*TASK INPUT*:

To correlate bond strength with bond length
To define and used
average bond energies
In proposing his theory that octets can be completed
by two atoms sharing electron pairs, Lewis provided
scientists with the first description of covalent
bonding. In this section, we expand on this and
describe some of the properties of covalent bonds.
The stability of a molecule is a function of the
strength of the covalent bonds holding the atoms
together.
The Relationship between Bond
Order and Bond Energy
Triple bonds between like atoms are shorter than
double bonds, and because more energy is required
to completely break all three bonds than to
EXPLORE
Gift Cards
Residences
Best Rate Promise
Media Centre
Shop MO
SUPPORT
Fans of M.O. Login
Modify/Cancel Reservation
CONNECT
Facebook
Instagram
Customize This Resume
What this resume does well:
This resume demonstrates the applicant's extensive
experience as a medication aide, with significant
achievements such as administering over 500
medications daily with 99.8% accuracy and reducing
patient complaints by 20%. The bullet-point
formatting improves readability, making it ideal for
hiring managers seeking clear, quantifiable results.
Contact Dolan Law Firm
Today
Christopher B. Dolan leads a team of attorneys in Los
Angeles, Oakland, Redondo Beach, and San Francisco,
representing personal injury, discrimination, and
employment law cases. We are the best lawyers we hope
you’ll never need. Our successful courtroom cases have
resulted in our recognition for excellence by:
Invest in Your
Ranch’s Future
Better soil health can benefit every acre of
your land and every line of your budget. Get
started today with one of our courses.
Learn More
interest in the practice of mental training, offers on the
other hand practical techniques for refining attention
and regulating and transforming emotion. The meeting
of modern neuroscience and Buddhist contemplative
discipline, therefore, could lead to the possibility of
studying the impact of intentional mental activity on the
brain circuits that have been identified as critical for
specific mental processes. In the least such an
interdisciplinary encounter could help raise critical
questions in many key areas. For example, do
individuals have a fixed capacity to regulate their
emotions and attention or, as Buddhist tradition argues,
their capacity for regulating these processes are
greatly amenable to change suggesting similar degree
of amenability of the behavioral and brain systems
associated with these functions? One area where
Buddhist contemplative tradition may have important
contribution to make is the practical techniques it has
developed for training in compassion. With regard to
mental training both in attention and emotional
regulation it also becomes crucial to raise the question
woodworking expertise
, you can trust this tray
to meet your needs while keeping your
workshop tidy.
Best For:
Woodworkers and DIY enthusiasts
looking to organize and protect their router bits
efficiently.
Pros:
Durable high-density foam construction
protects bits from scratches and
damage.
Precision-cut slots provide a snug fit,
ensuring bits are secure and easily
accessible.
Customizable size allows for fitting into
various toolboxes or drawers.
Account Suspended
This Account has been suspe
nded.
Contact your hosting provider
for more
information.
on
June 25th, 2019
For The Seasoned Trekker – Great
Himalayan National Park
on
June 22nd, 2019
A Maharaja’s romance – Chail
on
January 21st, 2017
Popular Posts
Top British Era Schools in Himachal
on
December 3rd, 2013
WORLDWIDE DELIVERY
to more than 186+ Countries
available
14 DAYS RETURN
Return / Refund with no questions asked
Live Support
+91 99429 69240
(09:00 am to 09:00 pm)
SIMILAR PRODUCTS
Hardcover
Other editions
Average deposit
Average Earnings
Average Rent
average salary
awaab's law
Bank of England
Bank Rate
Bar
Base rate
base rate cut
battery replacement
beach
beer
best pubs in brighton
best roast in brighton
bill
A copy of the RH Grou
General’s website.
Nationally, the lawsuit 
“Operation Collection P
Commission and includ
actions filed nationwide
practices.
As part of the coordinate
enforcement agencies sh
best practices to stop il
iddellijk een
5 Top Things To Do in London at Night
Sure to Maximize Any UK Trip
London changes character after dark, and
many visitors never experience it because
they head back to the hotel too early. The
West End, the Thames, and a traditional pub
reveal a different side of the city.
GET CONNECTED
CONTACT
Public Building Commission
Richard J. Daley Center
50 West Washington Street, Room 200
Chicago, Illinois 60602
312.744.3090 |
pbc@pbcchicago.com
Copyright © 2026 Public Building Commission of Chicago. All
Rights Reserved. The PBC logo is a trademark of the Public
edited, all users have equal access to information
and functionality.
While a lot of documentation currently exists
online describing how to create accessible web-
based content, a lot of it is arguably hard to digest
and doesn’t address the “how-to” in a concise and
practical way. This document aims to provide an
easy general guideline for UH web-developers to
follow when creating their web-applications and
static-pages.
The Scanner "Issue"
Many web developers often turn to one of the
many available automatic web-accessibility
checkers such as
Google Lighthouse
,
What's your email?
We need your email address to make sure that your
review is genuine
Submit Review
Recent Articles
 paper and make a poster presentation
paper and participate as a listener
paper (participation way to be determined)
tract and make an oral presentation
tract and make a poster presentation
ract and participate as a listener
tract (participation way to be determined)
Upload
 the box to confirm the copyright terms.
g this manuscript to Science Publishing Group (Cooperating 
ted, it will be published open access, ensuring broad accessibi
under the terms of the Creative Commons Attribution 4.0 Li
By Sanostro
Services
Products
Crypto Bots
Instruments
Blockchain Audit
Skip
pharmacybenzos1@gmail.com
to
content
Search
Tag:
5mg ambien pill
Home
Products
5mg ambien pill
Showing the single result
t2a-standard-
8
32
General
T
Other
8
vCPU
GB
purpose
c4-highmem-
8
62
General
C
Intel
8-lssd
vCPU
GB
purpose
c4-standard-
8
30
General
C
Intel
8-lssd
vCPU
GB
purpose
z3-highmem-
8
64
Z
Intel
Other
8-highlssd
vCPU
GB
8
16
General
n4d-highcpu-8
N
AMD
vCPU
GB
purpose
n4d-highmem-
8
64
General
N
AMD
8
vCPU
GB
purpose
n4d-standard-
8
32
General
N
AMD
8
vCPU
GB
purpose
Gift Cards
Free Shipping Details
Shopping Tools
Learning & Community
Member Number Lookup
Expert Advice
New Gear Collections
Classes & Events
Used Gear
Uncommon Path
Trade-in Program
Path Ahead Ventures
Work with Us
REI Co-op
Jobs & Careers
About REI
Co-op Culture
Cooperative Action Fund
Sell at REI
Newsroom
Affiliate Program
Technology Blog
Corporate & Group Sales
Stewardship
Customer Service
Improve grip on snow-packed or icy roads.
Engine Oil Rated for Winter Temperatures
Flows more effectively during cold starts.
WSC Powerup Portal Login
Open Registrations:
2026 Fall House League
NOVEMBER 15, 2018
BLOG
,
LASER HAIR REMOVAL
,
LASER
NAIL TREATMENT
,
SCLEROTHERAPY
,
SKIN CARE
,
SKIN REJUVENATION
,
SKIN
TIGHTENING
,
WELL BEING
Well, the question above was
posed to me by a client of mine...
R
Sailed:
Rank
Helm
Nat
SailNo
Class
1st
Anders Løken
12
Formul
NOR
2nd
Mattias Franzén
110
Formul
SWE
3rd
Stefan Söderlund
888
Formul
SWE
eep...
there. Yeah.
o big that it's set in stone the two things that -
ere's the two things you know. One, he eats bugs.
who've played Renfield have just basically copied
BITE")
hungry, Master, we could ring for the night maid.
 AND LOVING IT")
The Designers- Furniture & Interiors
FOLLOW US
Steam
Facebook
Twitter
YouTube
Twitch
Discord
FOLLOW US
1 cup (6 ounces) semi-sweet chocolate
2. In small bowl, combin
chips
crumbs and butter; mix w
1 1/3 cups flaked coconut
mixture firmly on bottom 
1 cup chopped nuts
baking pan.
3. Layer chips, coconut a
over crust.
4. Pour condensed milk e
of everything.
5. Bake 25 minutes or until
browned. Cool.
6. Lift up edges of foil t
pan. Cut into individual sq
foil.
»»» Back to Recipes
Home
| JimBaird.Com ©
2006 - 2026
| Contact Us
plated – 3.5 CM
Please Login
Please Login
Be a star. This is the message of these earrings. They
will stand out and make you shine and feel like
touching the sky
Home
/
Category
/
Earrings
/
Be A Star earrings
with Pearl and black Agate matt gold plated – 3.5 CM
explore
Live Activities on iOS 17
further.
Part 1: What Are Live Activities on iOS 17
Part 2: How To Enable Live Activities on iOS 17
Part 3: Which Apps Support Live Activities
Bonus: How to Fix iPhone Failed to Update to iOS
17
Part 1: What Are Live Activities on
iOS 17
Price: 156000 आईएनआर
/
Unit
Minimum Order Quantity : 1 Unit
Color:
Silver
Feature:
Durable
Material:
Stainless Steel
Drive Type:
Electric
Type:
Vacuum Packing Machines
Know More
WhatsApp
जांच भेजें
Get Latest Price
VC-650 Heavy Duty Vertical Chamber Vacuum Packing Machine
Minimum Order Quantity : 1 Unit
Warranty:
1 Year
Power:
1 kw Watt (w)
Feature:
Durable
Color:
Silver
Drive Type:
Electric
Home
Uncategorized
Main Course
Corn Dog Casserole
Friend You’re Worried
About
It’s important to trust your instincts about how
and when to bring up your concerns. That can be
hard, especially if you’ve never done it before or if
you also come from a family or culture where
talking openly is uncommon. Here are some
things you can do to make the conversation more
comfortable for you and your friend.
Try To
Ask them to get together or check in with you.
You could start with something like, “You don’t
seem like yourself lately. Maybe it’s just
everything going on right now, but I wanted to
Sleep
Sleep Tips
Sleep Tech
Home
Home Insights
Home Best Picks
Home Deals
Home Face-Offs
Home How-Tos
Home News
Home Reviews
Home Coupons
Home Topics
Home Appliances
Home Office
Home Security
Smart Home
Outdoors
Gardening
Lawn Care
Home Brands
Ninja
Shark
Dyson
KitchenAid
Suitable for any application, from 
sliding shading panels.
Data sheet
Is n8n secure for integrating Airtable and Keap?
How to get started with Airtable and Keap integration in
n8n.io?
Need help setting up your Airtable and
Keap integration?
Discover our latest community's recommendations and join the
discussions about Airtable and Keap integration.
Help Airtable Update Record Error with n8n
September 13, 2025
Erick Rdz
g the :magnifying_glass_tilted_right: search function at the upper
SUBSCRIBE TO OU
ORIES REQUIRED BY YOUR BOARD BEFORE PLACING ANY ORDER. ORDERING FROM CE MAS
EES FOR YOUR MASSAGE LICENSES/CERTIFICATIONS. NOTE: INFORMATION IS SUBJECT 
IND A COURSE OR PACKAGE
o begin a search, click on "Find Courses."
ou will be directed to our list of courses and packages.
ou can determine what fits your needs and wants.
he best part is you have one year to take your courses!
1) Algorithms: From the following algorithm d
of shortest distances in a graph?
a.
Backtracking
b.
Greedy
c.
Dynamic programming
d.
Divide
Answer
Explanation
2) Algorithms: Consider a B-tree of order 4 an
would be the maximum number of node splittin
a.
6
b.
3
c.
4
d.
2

*EXERCISE DESCRIPTION*:
Quote everything in the records from the very beginning down through the line containing "experience as a", keeping the wording unchanged.

*TASK RESULT*:
To correlate bond strength with bond length
To define and used
average bond energies
In proposing his theory that octets can be completed
by two atoms sharing electron pairs, Lewis provided
scientists with the first description of covalent
bonding. In this section, we expand on this and
describe some of the properties of covalent bonds.
The stability of a molecule is a function of the
strength of the covalent bonds holding the atoms
together.
The Relationship between Bond
Order and Bond Energy
Triple bonds between like atoms are shorter than
double bonds, and because more energy is required
to completely break all three bonds than to
EXPLORE
Gift Cards
Residences
Best Rate Promise
Media Centre
Shop MO
SUPPORT
Fans of M.O. Login
Modify/Cancel Reservation
CONNECT
Facebook
Instagram
Customize This Resume
What this resume does well:
This resume demonstrates the applicant's extensive
experience as a medication aide, with significant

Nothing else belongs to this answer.